The justification of the monopoly in the new case is stronger than in the old one, in every point of view. By the monopoly of the metal coinage, the government succeeds but very imperfectly in saving the subject from loss. Coiners were punished as traitors; and yet the country swarmed with coiners. A few years ago, and the copper was three-fourths bad:—the pretended silver, a great deal of it base, and scarcely a piece of genuine silver that was not either counterfeit or light. By the monopoly of the paper currency, government might most perfectly protect the subject from bad paper. Let it but supply the market with its own paper, and a simple prohibition will keep all other paper out of the market most effectually. Against the fabrication of bad coin, capital punishment has been expended in vain: against the fabrication of paper, which under the danger of its turning out so much worse than bad coin, it seems expedient to prohibit, a pecuniary penalty would be perfectly sufficient.

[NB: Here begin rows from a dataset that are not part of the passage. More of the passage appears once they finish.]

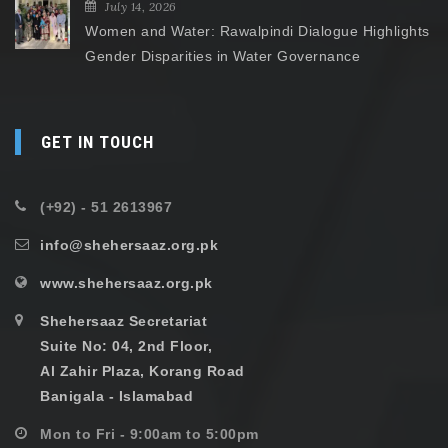
July 14, 2026
Women and Water: Rawalpindi Dialogue Highlights
Gender Disparities in Water Governance
GET IN TOUCH
(+92) - 51 2613967
info@shehersaaz.org.pk
www.shehersaaz.org.pk
Shehersaaz Secretariat
Suite No: 04, 2nd Floor,
Al Zahir Plaza, Korang Road
Banigala - Islamabad
Mon to Fri - 9:00am to 5:00pm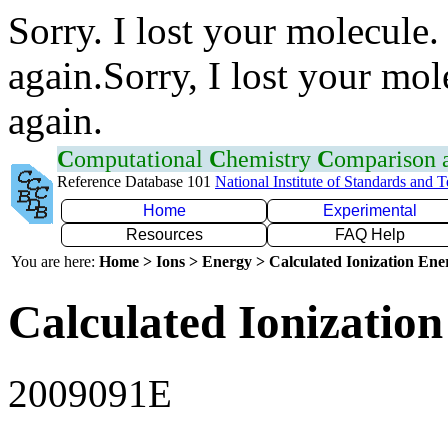
Sorry. I lost your molecule.
again.Sorry, I lost your mol
again.
C
omputational
C
hemistry
C
omparison
Reference Database 101
National Institute of Standards and 
Home
Experimental
Resources
FAQ Help
You are here:
Home > Ions > Energy > Calculated Ionization En
Calculated Ionization
2009091E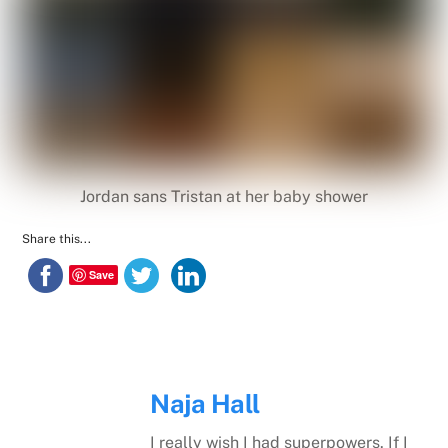
Jordan sans Tristan at her baby shower
Share this...
Save
Naja Hall
I really wish I had superpowers. If I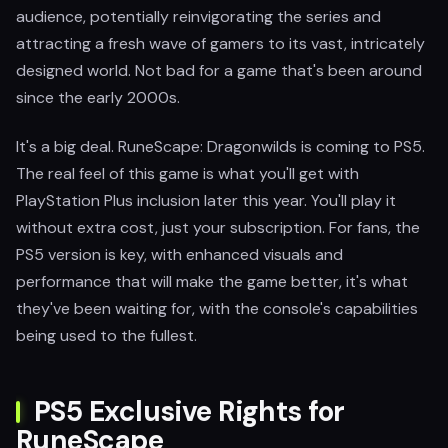
audience, potentially reinvigorating the series and
attracting a fresh wave of gamers to its vast, intricately
designed world. Not bad for a game that's been around
since the early 2000s.
It's a big deal. RuneScape: Dragonwilds is coming to PS5.
The real feel of this game is what you'll get with
PlayStation Plus inclusion later this year. You'll play it
without extra cost, just your subscription. For fans, the
PS5 version is key, with enhanced visuals and
performance that will make the game better, it's what
they've been waiting for, with the console's capabilities
being used to the fullest.
PS5 Exclusive Rights for
RuneScape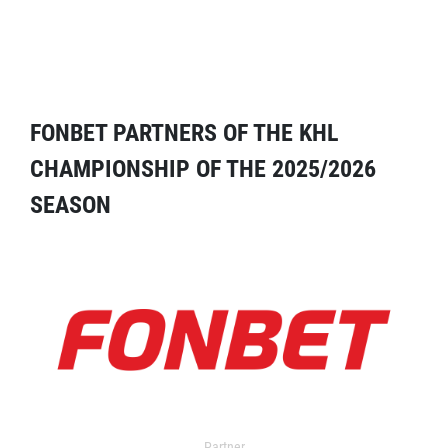
FONBET PARTNERS OF THE KHL
CHAMPIONSHIP OF THE 2025/2026
SEASON
Partner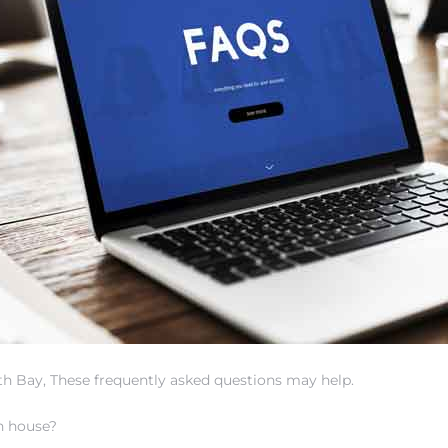
uth Bay, These frequently asked questions may help.
ch house?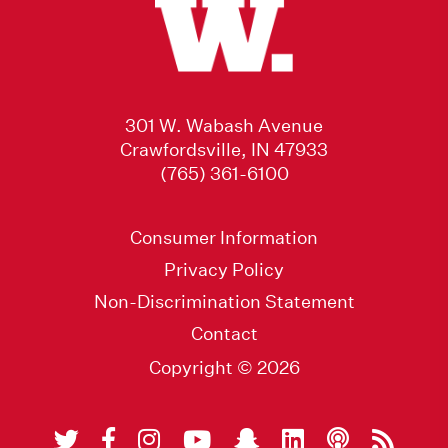
301 W. Wabash Avenue
Crawfordsville, IN 47933
(765) 361-6100
Consumer Information
Privacy Policy
Non-Discrimination Statement
Contact
Copyright © 2026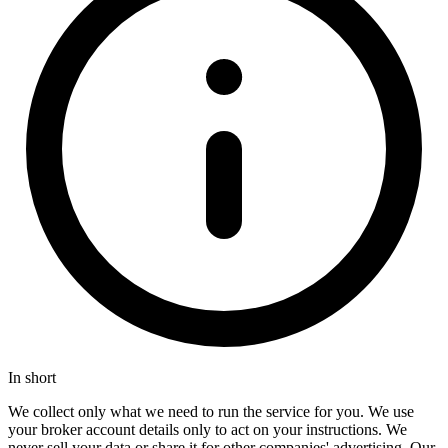
In short
We collect only what we need to run the service for you. We use
your broker account details only to act on your instructions. We
never sell your data or share it for other companies' advertising. Our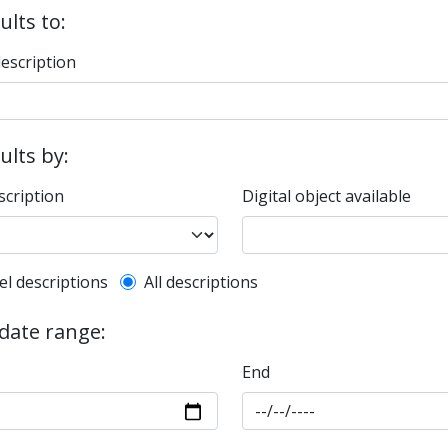
ults to:
description
sults by:
scription
Digital object available
l description filter
el descriptions
All descriptions
 date range:
End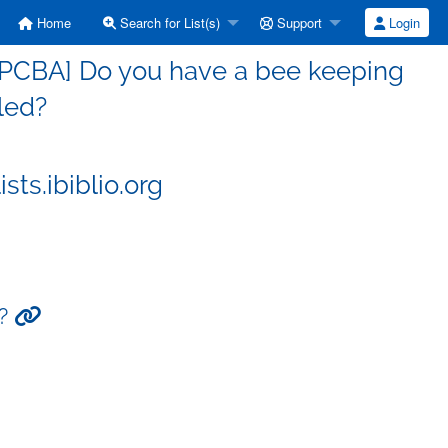
Home
Search for List(s)
Support
Login
[PCBA] Do you have a bee keeping
led?
ts.ibiblio.org
d?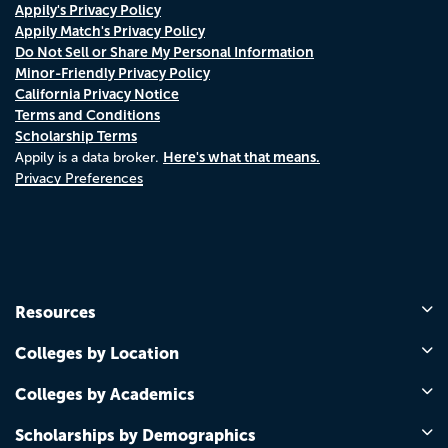
Appily's Privacy Policy
Appily Match's Privacy Policy
Do Not Sell or Share My Personal Information
Minor-Friendly Privacy Policy
California Privacy Notice
Terms and Conditions
Scholarship Terms
Here's what that means.
Appily is a data broker.
Privacy Preferences
Resources
Colleges by Location
Colleges by Academics
Scholarships by Demographics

If, then, in the whole scheme of government, there be an instance in which it is expedient to bring back institutions to the standard of first principles, the present will, I believe, be found among the number. Compare the advantage resulting to the community from the monopoly in the respective instances of the two species of currencies, we shall find it in every point of view greatly superior in the instance of the paper currency of fictitious value, to what it is in the instance of the currency of natural value, the metallic currency. Will the prerogative be abused? No more when extended to paper, than it is now that it confines itself to coin. Good faith as towards subjects is a jewel so deeply set in the British crown, that it can as little be expected to shake in any one part, as to drop out altogether.

[* ]This branch of the prerogative, like most others, had its origin in force, with little or no regard to public utility: the king took it, not from any view of the general advantage the nation would reap from his taking it, but because he found his private advantage in taking it. But the utility of the institution is not the less real;—the advantage is not less really among its effects, though it were not the final cause of the institution. It has at times in this country, and regularly in several other countries, produced a profit to government; but its constant object has been the guarding individuals against loss by fraud from the substitution of coin of inferior value to that indicated by the exterior appearance of the pieces.

The monopoly of the metal coinage, it is to be observed, is confined to the fabrication of such coin as shall be legal tender; i. e. as a creditor shall be obliged to receive in satisfaction of his debt:—for as to the fabrication of medals of the same intrinsic value, or purporting to be of the same intrinsic value, there is nothing against it in law, so long as the impression upon them is not an imitation of the medals made on government account. The monopoly consists in the taking the coin fabricated on the king’s account for the sole subject of that part of the law of contracts which prescribes what acts shall amount to the payment of a debt.